The scripts/configparse.sh script reads all the necessary configuration files in turn and builds .conf out of all the settings it finds.
config/common.conf is the starting point, and contains logical default values for every setting. Many will likely get overwritten, but something is specified here. It's an error for a setting to be found in another file that isn't first set in common.conf.
config/env/ controls the behavior in different environments, doing things like pointing to the correct database servers.
config/users/ looks for a $USER.conf file, useful for setting things I care about, such as increasing the logging level for aspects my team works on, or customizing behavior I prefer to use across all my machines.
config/hosts does the same for machines, looking for $HOSTNAME.conf. Useful for machine-specific settings like application paths or data directories.
config/local.conf is an untracked file, and lets you set checkout-specific values and/or content you don't want in version control.
The aggregate of all these settings is output to .conf, which is what the rest of the codebase looks for when loading settings.

How do I configure Mercurial to not commit specific config files?

My team is switching to Mercurial.
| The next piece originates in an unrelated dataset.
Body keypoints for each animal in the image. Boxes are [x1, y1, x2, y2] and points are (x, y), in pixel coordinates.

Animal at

Our projects all have a config file (web.config or app.config, and a few bat files as well - we are a C# shop). These files need to be part of the repository. When a developer clones the repository, local changes are needed to their config files to get them working. For example, a project's config file may need a connection string to the developer's database, or other environment-specific info. We don't want these changes ending up in the repository. And from time to time we do make changes to these configs that do need to get into the repository and distributed to the team and eventually the customer.
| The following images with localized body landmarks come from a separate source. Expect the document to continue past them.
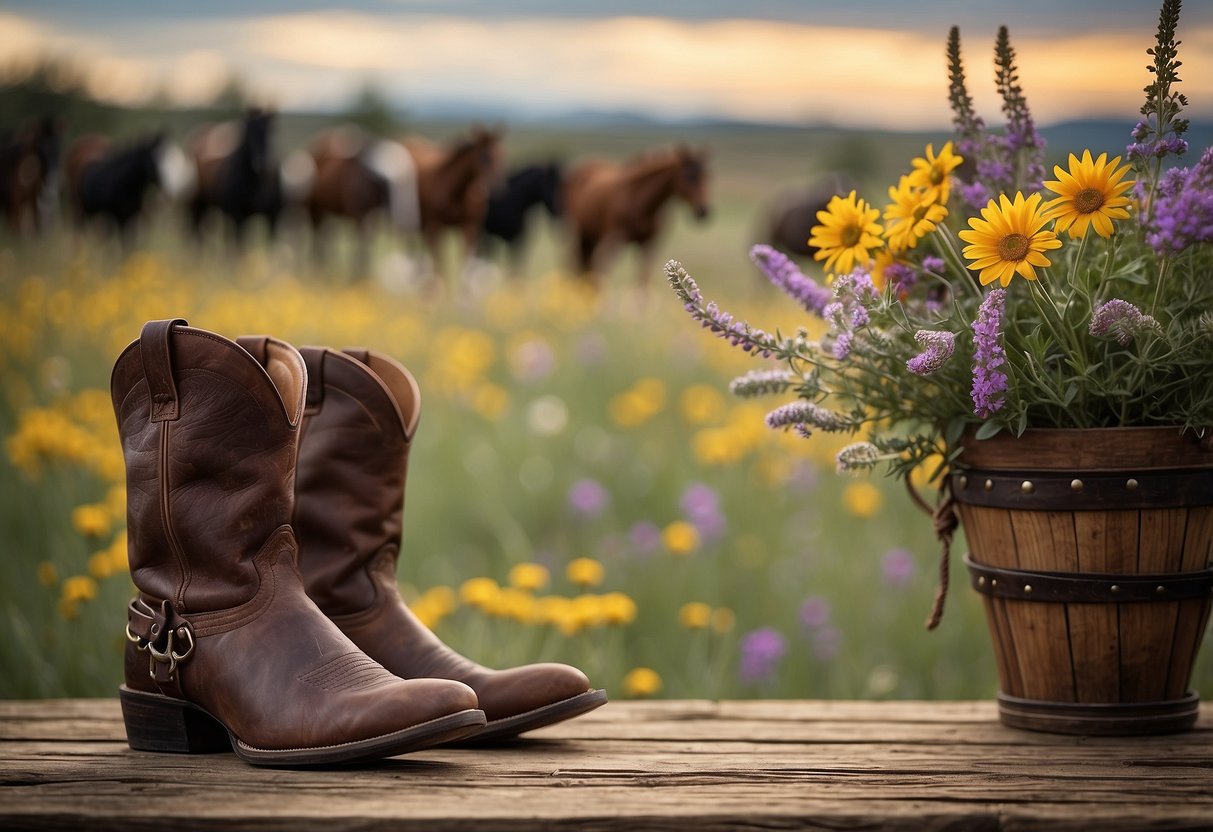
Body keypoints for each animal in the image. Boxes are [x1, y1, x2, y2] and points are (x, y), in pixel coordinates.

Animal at [185, 106, 280, 247]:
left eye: (273, 130)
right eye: (250, 131)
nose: (263, 164)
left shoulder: (271, 217)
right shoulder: (238, 216)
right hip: (198, 204)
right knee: (198, 236)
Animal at [560, 146, 708, 293]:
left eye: (708, 175)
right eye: (689, 176)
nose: (704, 211)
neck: (640, 201)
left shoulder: (649, 244)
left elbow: (642, 283)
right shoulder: (614, 239)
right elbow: (602, 268)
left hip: (591, 237)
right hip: (580, 234)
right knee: (575, 264)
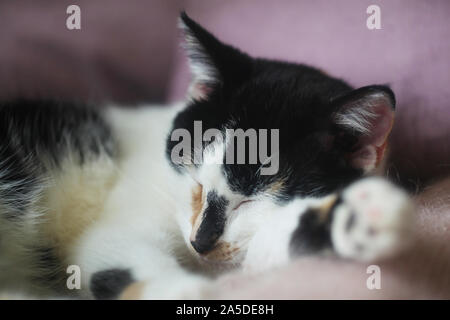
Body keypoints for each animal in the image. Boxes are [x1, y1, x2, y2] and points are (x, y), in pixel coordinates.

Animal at [0, 11, 414, 298]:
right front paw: (185, 290)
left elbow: (264, 250)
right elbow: (111, 247)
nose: (200, 242)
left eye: (252, 199)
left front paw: (351, 219)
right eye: (195, 180)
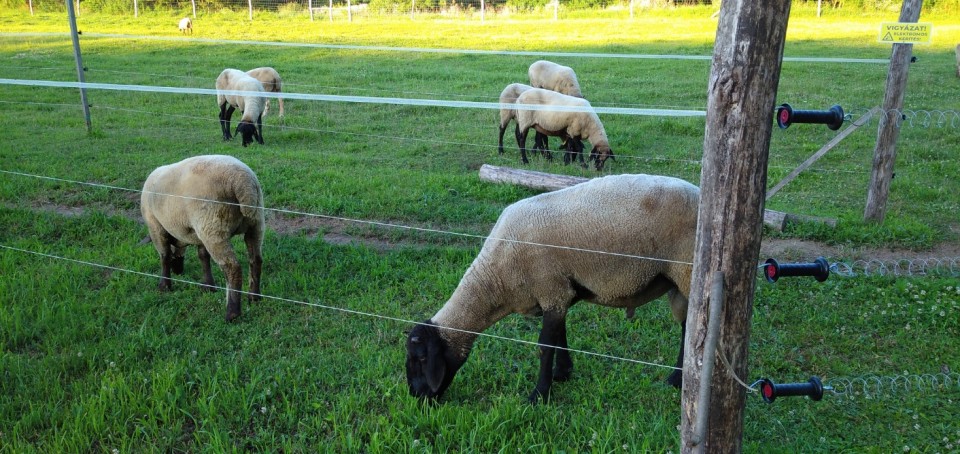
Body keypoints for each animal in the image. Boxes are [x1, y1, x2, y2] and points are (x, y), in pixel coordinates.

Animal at [141, 156, 264, 322]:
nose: (178, 271)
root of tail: (242, 182)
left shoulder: (155, 226)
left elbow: (164, 255)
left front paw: (164, 286)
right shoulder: (198, 233)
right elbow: (203, 256)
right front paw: (208, 285)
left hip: (214, 227)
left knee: (232, 268)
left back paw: (232, 313)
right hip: (255, 223)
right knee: (255, 260)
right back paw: (254, 297)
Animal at [404, 174, 696, 404]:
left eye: (421, 358)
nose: (417, 397)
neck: (495, 278)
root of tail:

What is the easiest way for us to configure or use Mercurial so that these files are not getting committed by accident? I would like to be forced to make an explicit commit of such files, yet merges from the repo would automatically come down in updates.
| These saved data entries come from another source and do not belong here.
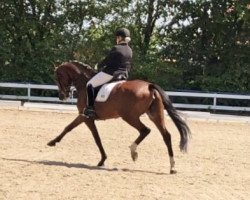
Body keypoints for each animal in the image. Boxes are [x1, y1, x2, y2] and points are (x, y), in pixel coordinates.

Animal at [47, 60, 190, 173]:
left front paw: (52, 142)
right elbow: (91, 135)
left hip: (129, 117)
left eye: (57, 77)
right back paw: (172, 167)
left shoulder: (85, 117)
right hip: (155, 115)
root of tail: (149, 86)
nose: (62, 96)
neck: (83, 83)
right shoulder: (87, 118)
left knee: (145, 130)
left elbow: (77, 131)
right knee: (166, 136)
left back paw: (133, 152)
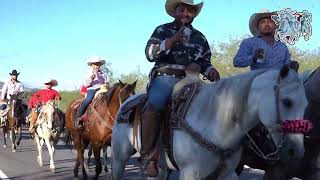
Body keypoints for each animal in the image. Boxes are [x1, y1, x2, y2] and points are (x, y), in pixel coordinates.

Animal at [112, 66, 310, 180]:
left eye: (306, 104)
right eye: (287, 102)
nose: (296, 151)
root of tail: (127, 103)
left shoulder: (228, 174)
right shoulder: (190, 174)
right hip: (119, 159)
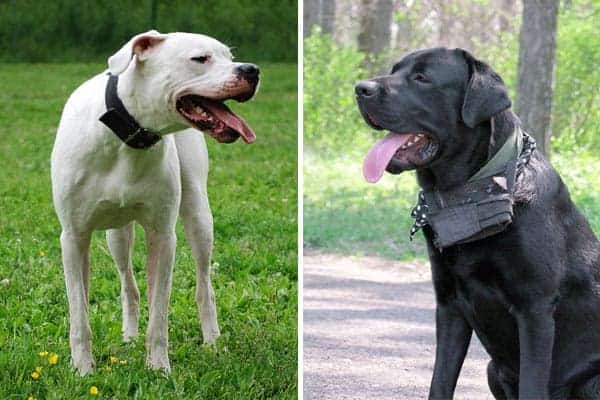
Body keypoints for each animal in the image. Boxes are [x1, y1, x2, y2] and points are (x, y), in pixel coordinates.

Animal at [49, 31, 258, 376]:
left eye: (229, 57)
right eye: (200, 59)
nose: (252, 70)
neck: (127, 137)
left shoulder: (163, 236)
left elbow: (159, 312)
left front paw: (158, 367)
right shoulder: (74, 237)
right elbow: (79, 314)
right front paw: (83, 370)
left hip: (199, 216)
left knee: (204, 285)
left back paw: (212, 341)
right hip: (116, 235)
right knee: (129, 285)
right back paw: (129, 337)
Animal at [354, 47, 600, 400]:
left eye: (422, 77)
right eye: (394, 69)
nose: (360, 88)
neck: (471, 196)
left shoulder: (535, 308)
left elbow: (532, 385)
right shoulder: (449, 304)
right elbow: (440, 383)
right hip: (493, 370)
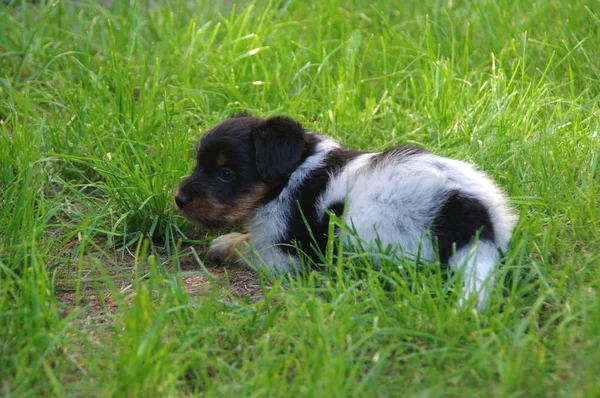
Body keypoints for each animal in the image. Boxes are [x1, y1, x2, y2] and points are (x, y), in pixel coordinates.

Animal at [173, 114, 516, 308]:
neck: (288, 176)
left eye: (225, 174)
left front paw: (223, 244)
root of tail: (470, 212)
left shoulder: (286, 254)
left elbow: (247, 245)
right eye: (198, 163)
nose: (179, 198)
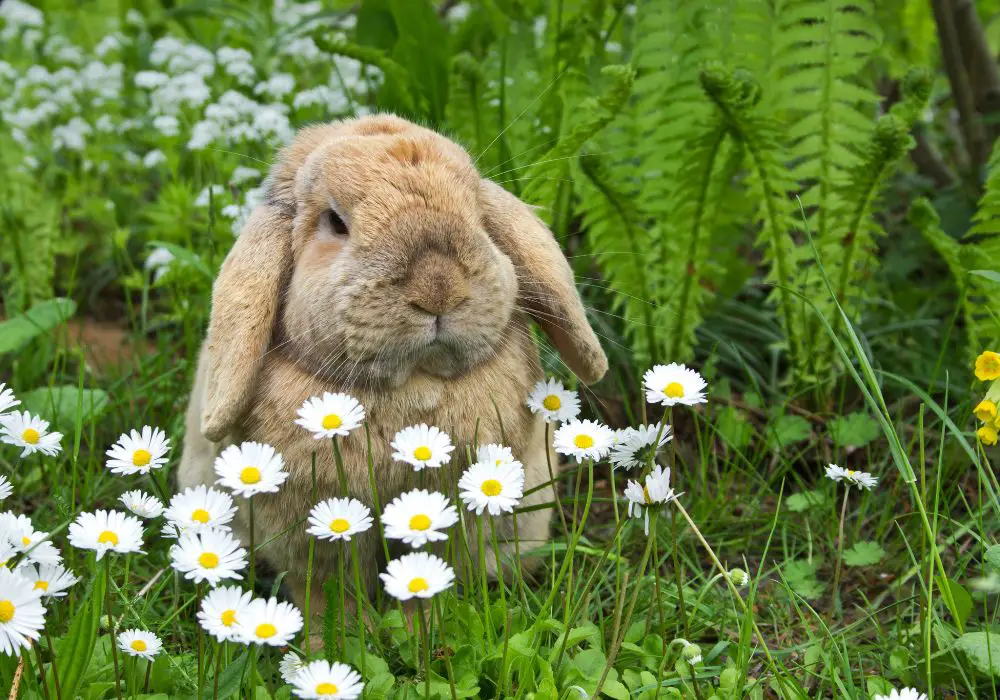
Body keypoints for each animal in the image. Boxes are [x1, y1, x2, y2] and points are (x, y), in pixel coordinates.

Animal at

This has to be a problem someone else has faced, but as Mercurial newbies we are all at a loss for the best solution.
Edit:
A similar question that may share some common solutions, but is not the same as this question, can be found at: Conditional Mercurial Ignore File
I am including this in case that other question might provide the answer you are looking for.
The typical way to handle this is to store templates for the configuration files in your repositor, and add the actual configuration files to the ignore list in Mercurial.
This way, you have pristine, unmodified, copies of each configuration files available at all times, even for new developers who clone from scratch, but in order to make the configuration files usable, you need to make a local copy of it to the actual configuration file name, and modify the file. You could also use compare/merge programs, such as Beyond Compare, to compare a new version of the template file with your local copy of an older version, to see what changed, and add in the missing bits.
If you need to hard prevent committing the actual configuration files, you need a pre-commit or pre-push hook that does this.
In your .hg/hgrc file do this:
[defaults]
commit = -X Projectname/web.config
(assuming "ProjectName" is the project subdir)
Edit:
Also, if you're using Tortoise HG - add this as well:
[tortoisehg]
ciexclude = Projectname/Web.config,Projectname/App_Data/DBFile.mdf
(by the way mind the FORWARD slash in folder-path! Even on Windows!)